Sie war eine Aussenseiterin in der Kunstgeschichte. Emma Kunz sollte erst Jahre nach ihrem Tod künstlerische Anerkennung bekommen, neben Rudolf Steiner, Andrej Belyj und Joseph Beuys wurden ihre Werke in einer wegweisenden Gruppenausstellung gezeigt. «Richtkräfte für das 21. Jahrhundert» wurde 1999 im Kunsthaus Zürich eröffnet und liess die Schweizer Künstlerin von da an immer in den Fokus der Kunstwissenschaft und damit des öffentlichen Interesses rücken.
Kunsthalle Ziegelhütte | Emma Kunz und Gegenwartskunst - Zahl, Rhythmus, Wandlung
Die Arbeiten von Emma Kunz überschreiten bewusst die engen Grenzen der heutigen Kunst und öffnen sich in Richtung Naturforschung und Holismus.
Organisation und Publikation
Die Kuratorinnen Régine Bonnefoit und Sara Petrucci betreuen in Zusammenarbeit mit der Heinrich Gebert Kulturstiftung Appenzell das gesamte Projekt. Partner sind das Institut d’histoire de l’art et de muséologie (IHAM), Université de Neuchâtel und das Emma Kunz Zentrum, Würenlos. Die ausstellungsbegleitende, gleichnamige Publikation nimmt Emma Kunz in verschiedenen Aufsätzen in die abendländische Geistesgeschichte und in die Entwicklungsgeschichte der Gegenwartskunst auf.
Zahl, Rhytmus, Wandlung
Die Ausstellung würdigt erstmals das zeichnerische Werk der Schweizer Künstlerin und Radiästhesistin Emma Kunz (1892-1963) in der Kulturlandschaft Appenzellerland, in der sie seit 1951 bis zu ihrem Tod lebte und arbeitete. Gleichzeitig werden die faszinierenden energetischen Diagramme von Kunz, die ihre visuellen Arbeiten 1941 selbst als «für das 21. Jahrhundert bestimmt» bezeichnete, in Beziehung zur Gegenwartskunst gesetzt. Die teils multimedialen, immer interdisziplinären Arbeiten von 12 zeitgenössischen Schweizer und internationalen Künstler*innen bilden einen Resonanzraum, in dem die ganzheitliche Vision und Weltkonzeption von Emma Kunz mitschwingt.

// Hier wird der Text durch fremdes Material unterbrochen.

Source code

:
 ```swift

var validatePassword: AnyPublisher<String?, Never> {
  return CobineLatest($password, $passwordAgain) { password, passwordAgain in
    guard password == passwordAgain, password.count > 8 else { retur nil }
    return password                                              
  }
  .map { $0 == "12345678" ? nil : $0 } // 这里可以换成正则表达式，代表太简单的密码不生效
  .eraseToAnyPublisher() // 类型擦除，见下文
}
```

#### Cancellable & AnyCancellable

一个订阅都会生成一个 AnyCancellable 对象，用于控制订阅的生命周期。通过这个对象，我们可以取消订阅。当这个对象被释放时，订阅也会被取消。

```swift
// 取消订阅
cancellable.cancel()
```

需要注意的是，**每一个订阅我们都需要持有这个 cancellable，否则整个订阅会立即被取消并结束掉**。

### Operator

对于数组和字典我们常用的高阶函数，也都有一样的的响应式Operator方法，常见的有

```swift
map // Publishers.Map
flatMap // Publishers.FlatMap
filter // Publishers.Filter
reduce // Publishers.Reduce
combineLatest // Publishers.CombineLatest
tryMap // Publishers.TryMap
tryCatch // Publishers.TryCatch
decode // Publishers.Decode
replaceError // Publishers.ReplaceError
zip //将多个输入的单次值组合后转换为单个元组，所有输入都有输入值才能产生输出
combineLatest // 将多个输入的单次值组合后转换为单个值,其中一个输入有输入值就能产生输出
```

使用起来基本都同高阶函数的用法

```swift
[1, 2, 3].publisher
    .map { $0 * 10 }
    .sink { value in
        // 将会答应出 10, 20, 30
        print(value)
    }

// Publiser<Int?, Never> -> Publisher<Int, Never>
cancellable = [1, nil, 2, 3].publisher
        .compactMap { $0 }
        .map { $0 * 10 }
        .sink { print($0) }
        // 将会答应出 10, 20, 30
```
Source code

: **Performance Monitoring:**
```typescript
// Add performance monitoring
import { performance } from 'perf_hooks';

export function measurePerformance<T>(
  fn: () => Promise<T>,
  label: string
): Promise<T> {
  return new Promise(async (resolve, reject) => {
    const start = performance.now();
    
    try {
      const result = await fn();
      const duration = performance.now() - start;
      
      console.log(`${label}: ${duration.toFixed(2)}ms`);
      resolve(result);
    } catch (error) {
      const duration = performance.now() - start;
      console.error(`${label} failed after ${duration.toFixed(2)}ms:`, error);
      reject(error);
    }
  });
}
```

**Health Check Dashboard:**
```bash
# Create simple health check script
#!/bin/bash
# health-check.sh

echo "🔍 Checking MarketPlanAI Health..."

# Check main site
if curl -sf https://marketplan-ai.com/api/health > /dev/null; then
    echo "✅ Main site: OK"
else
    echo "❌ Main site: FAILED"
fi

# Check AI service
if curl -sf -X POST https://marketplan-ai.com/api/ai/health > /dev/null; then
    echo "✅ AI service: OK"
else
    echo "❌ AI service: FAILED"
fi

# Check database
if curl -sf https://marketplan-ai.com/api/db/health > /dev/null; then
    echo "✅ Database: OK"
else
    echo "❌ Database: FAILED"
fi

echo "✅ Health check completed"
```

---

Die Heilpraktikerin, die sich «Penta» nannte, gestaltete seit 1938 mithilfe eines Pendels grossformatige geometrische Zeichnungen, die einerseits im therapeutischen und hellseherischen Prozess als Diagnosemittel dienten, andererseits aber auch als bildnerische Ergebnisse ihrer wissenschaftlichen und philosophischen Forschungen zu Mensch und Natur zu deuten sind. 1953 publizierte Kunz im Eigenverlag zwei Bücher, in denen sie knappe, die mathematisch-physikalischen Konstanten ihrer Bildschöpfung benennende Erklärungen zu ihrer Zeichnungsmethode gab: «Gestaltung und Form als Mass, Rhythmus, Symbol und Wandlung von Zahl und Prinzip».
Zeitgenössische Positionen
In der heutigen Kunst finden sich zahlreiche Entsprechungen zum systematisch-methodischen Forschungsansatz von Emma Kunz, deren Ziel eben keine scheinbare ästhetische Autonomie, sondern eine transdisziplinäre Wissensvermittlung ist. Die in der Ausstellung gezeigten Arbeiten von Patxi Araujo, Tauba Auerbach, Mirjam Beerli, Vidya Gastaldon, Agnès Geoffray, Roswitha Gobbo, huber.huber, Gilles Jobin, George Steinmann, Bernard Tagwerker, Suzanne Treister und Laura Viale markieren jene Übergangszone zwischen Kunst, Gesellschafts- und Naturwissenschaft, in der auch Kunz‘ Bildwelten ihre Wirksamkeit entfalten.
Im Zentrum der sich über drei Stockwerke erstreckenden Ausstellung steht eine der Hauptfiguren «einer anderen Moderne»: Emma Kunz. Zu sehen ist eine konzentrierte Auswahl aus ihren über 400 Zeichnungen, darunter einige noch nie öffentlich gezeigte Arbeiten sowie Fotografien und Dokumenten aus dem Staatsarchiv Appenzell Ausserrhoden. Anhand dieser Selektion wird ein assoziatives Netz aufgespannt, dessen Koordinaten von so unterschiedlichen Bereichen wie Technologie, Medialität, Phänomenologie oder Kybernetik bestimmt sind. Ausgehend von diesem Zellkern leuchten in den Arbeiten der beteiligten zeitgenössischen Künstler*innen, die teils unmittelbar auf die Gedanken und Bildmethoden von Emma Kunz Bezug nehmen, teils eher als Parallelerscheinungen zu erkennen sind, künstlerische Fragestellungen auf, deren Referenzpunkte ausserhalb des »l’art pour l’art» liegen. Fächerartig spannt sich ein Bogen auf, der von der Untersuchung der «Kunst und dem Künstler als Medium und Mittel» über die «Heilkräfte der Kunst», den «Mechanismen der Bilderzeugung» und den «Körper als Bedeutungsträger» bis hin zur «Kunst als Meditation» reicht.